Итак, дитя любви Пастернака и Цветаевой – это не существо из плоти и крови, а сама поэзия, дерзко высказывающаяся подчеркнуто физиологичным, если не сексуальным, языком: «Знай, что чудо / Недр – под полой, живое чадо: / Песнь!» (стоит заметить, что здесь Цветаева развивает мысль из стихотворения 1918 года: «Каждый стих – дитя любви» (1: 419), где эта идея имела еще общефилософский, а не болезненно личный характер). На зашифрованном языке ее метафизики это чадо именуется «первенцем»; это дитя определенно мужского пола, что указывает на причастность Цветаевой преимущественно мужской поэтической традиции, в которую она вступает, ликующая и утомленная, как Психея на Олимп. Поэтическое чадо Цветаевой напоминает о ребенке Психеи, рожденном ею после того, как в акте самоубийства она обрела бессмертие. В случае Цветаевой парадоксальная поэтическая затея – освободиться от физической реальности через достижение трансцендентных высот метасексуального удовлетворения – также приводит к утверждению жуткой эквивалентности смерти и поэтического совершенства.
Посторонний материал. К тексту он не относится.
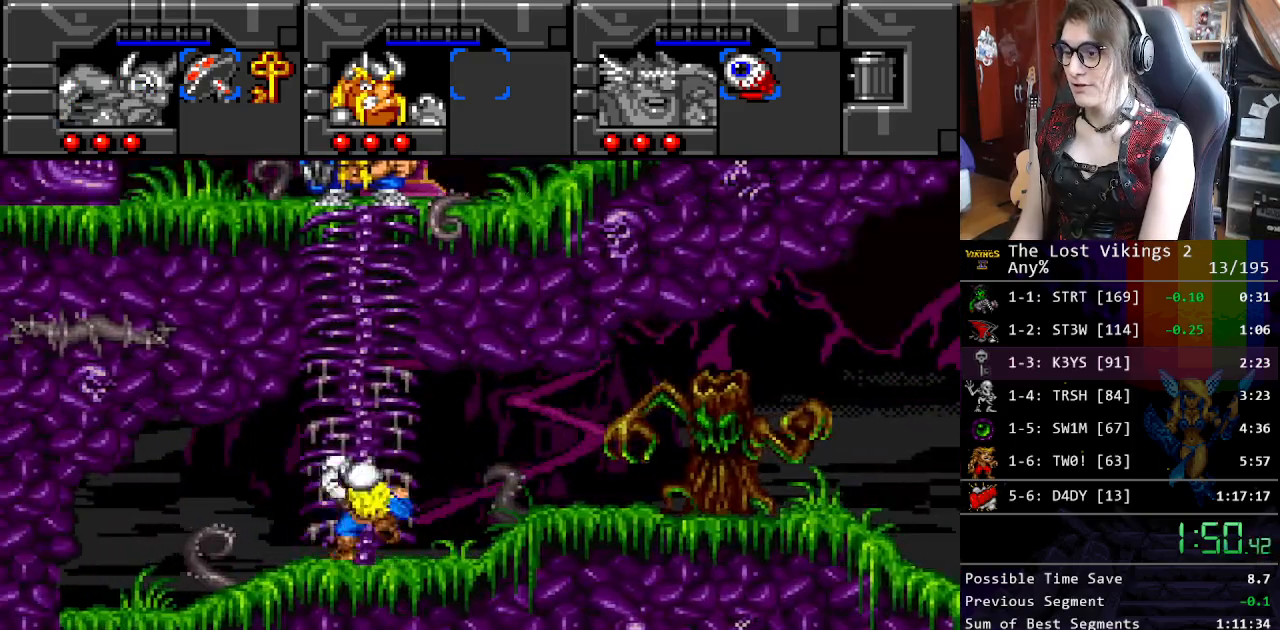
{"buttons": ["DPAD_UP"], "events": []}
Таким образом она метафорически заявляет, что собственная смерть будет ее триумфом, находя опору своей надежде в звуковых совпадениях:
Смена царства и въезд вельможе.
И домой:
В неземной —
Да мой.
Неземной «дом» Цветаевой этих строк отчетливо противопоставлен сфере домашнего быта, обычному женскому уделу; при этом существительное вельможа, относимое ею к себе, определенно указывает на мужчину. Аналогичным образом она уподобляет себя наложнику, ожидающему свою королеву, которая причудливым образом играет роль женского двойника Пастернака: «пальцы в жгут – / Так Монархини ждет наложник». Смещение ожидаемых гендерных категорий подразумевает чаемое упразднение в царстве смерти гендера как такового[193]. Это упразднение – ключ к разрешаемой дилемме Психеи, которой начался цикл «Провода»: невозможность для женщины одновременно любить (или, точнее, быть любимой) и знать – невозможность быть одновременно телом и личностью, объектом и субъектом, женщиной и поэтом.